3. Angemessene Kontrolle der Schnittparameter
Ob die Schnittparameter sinnvoll gewählt sind oder nicht, hat unterschiedliche Auswirkungen auf die Größe der Schnittkraft und die Menge der beim Schneidvorgang erzeugten Schnittwärme. Daher ist auch die Verformung, die durch das Drehen schlanker Wellen entsteht, unterschiedlich. Das Prinzip der Auswahl der Schnittparameter für das Schruppdrehen und Halbschruppdrehen schlanker Wellen besteht darin, die radiale Schnittkraft und Schnittwärme so weit wie möglich zu reduzieren. Beim Drehen schlanker Wellen wird im Allgemeinen bei großem Aspektverhältnis und hoher Materialfestigkeit ein kleinerer Schnittparameter gewählt, d. h. mehr Durchgänge und kleinere Schnitttiefe, um Vibrationen zu reduzieren und die Steifigkeit zu erhöhen.
(1) Hinterschnitttiefe (ap). Unter der Voraussetzung, dass die Steifigkeit des Prozesssystems bestimmt wird, nehmen mit zunehmender Schnitttiefe die beim Drehen erzeugte Schnittkraft und Schnittwärme entsprechend zu, was zu einer Zunahme der Spannung und Wärmeverformung der schlanken Welle führt. Deshalb sollte beim Drehen schlanker Wellen die Rückschnitttiefe minimiert werden.

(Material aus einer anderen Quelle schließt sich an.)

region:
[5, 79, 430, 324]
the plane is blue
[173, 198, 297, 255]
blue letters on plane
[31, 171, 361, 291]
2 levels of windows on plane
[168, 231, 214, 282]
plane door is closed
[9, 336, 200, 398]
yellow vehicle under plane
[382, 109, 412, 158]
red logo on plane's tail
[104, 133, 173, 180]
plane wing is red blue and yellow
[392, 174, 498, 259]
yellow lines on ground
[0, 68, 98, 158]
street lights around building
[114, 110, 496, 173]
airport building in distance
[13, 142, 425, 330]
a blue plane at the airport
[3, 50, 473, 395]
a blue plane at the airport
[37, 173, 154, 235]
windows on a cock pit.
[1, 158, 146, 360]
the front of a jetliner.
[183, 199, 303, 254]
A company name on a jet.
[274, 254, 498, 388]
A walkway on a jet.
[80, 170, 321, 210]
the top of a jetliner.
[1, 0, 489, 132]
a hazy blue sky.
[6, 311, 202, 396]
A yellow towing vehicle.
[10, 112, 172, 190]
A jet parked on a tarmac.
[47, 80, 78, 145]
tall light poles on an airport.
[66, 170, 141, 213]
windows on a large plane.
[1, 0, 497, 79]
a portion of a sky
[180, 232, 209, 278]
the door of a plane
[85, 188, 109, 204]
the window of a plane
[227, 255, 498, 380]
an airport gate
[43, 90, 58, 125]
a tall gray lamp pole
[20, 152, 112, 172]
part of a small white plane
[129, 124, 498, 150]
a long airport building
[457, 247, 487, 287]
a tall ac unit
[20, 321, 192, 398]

(2) Vorschubgeschwindigkeit (f). Eine Erhöhung der Vorschubgeschwindigkeit erhöht die Schnittdicke und die Schnittkraft. Die Schnittkraft nimmt jedoch nicht direkt proportional zu, sodass der Spannungsverformungskoeffizient des schlanken Schafts abnimmt. Unter dem Gesichtspunkt der Verbesserung der Schnitteffizienz ist eine Erhöhung der Vorschubgeschwindigkeit vorteilhafter als eine Erhöhung der Schnitttiefe.
(3) Schnittgeschwindigkeit (v). Eine Erhöhung der Schnittgeschwindigkeit wirkt sich positiv auf die Reduzierung der Schnittkraft aus. Denn mit steigender Schnittgeschwindigkeit steigt die Schnitttemperatur, die Reibung zwischen Werkzeug und Werkstück nimmt ab und die Kraftverformung des schlanken Schafts nimmt ab. Wenn jedoch die Schnittgeschwindigkeit zu hoch ist, verbiegt sich der schlanke Schaft unter der Wirkung der Zentrifugalkraft leicht und zerstört die Stabilität des Schneidprozesses. Daher sollte die Schnittgeschwindigkeit innerhalb eines bestimmten Bereichs kontrolliert werden. Bei Werkstücken mit einem größeren Aspektverhältnis sollte die Schnittgeschwindigkeit entsprechend reduziert werden.